I terremoti. Come se in Italia ne sentissimo il bisogno … E’ considerato fisiologico  che eventi microsismici accompagnino la trivellazione, anzi data la loro minima entità sono usati come segnalatori dell’avanzamento. Furono riportati dallo United States Geological Survey 109 piccoli terremoti tra 0.4 e 3.9 di magnitudo in 12 mesi fra 2011 e 2012 (1 appunto di 3.9 e 12 superiori a 1.8) in zone fracking.

L’estrazione può alterare più o meno temporaneamente i paesaggi rurali e montani. Una piattaforma di perforazione orizzontale di un paio di ettari può estrarre gas da un’area sotterranea di 200 volte tanto, si ribatte, e l’impatto del gas naturale sui paesaggi è  minore e di durata inferiore rispetto all’impatto delle turbine eoliche. L’impronta di una torre di gas di scisto (1.5 – 2 ettari) è leggermente più grande dell’area terrestre necessaria per una singola turbina eolica ma richiede meno cemento, è alta un terzo ed è presente per soli 30 giorni invece di 20-30 anni, dopo 7 – 15 settimane per impostare la piattaforma di perforazione e completare l’effettiva frattura idraulica. A quel punto, la piattaforma di perforazione viene rimossa, lasciando un’unica testa di pozzo delle dimensioni di un garage che rimane per tutta la vita del pozzo.

Tuttora ci sono solo alcuni benchmark in UK verso il petrolio del Mare del Nord (non favorevoli allo shale) e molti verso carbone in USA. Quello che manca è il benchmark verso gas naturale tradizionale via tubo e rigassificato, almeno non consta. Prima di averlo è meglio usare prudenza. Ricordiamoci poi che la tutela ambientale ora è in Costituzione.
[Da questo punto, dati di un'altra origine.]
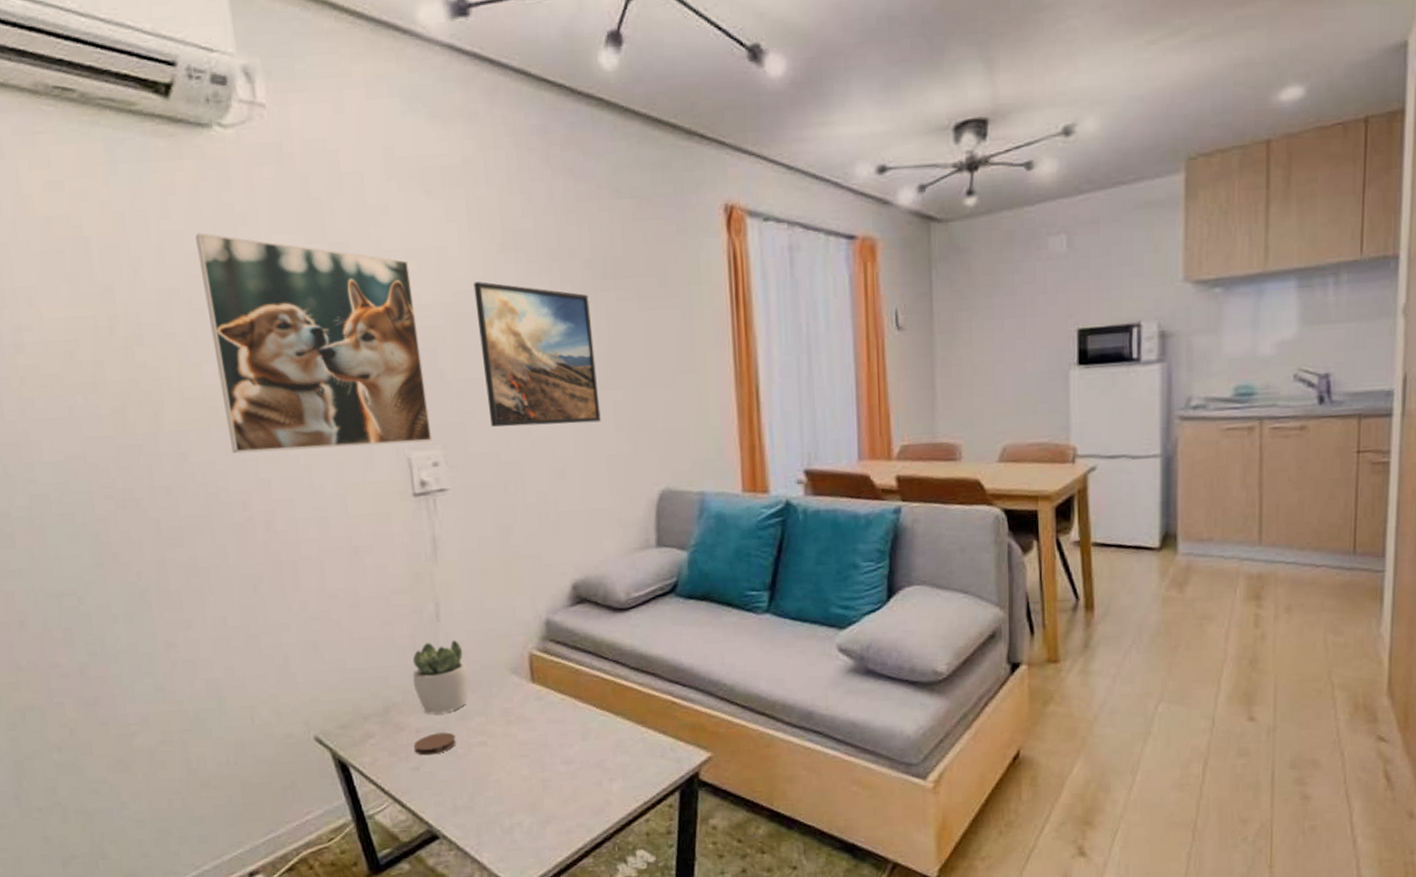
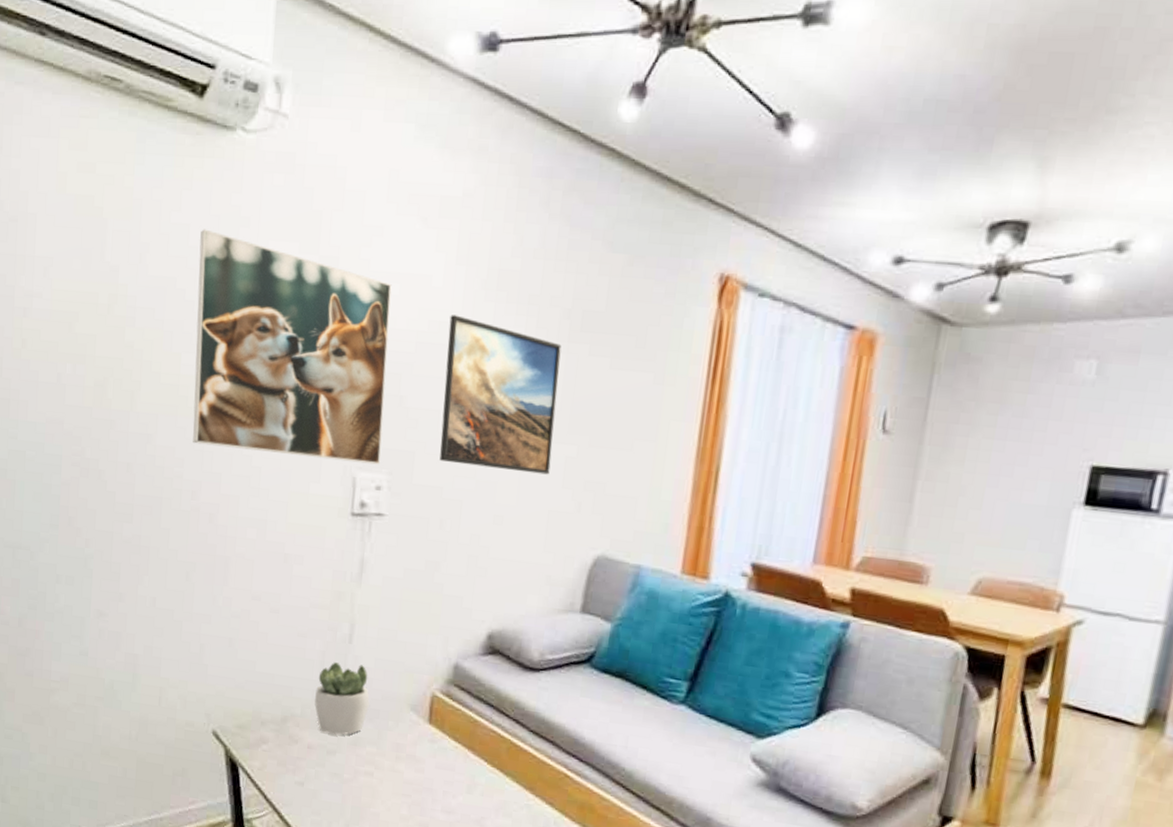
coaster: present [413,732,456,756] -> none [302,752,344,774]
Partiamo a discutere di shale gas, come per il nucleare, come per il prezzo dell’acqua, e senza sapere se lo abbiamo? Così poi magari lo dobbiamo comprare liquefatto perché ci siamo sbilanciati? Con i soliti no questo, no quello, via l’acciaio e alleviamo le cozze? E poi cominciamo con i gerundi? Stiamo facendo, stiamo studiando, stiamo predisponendo… Faccio da un pezzo qui la parte di Cassandra. Portava sfiga ma comunque Troia cadde, attenzione.

Preveniamo infine chi volesse parlare di gassificazione del carbone (UCG): si tratta di una tecnica che inietta ossidanti e vapor d’acqua e che ha tutte le controindicazioni dello shale più il fatto che con il metano escono idrogeno, CO (letale) e CO2. Si usa solo per giacimenti di carbone già sfruttati, disgraziati e poco accessibili.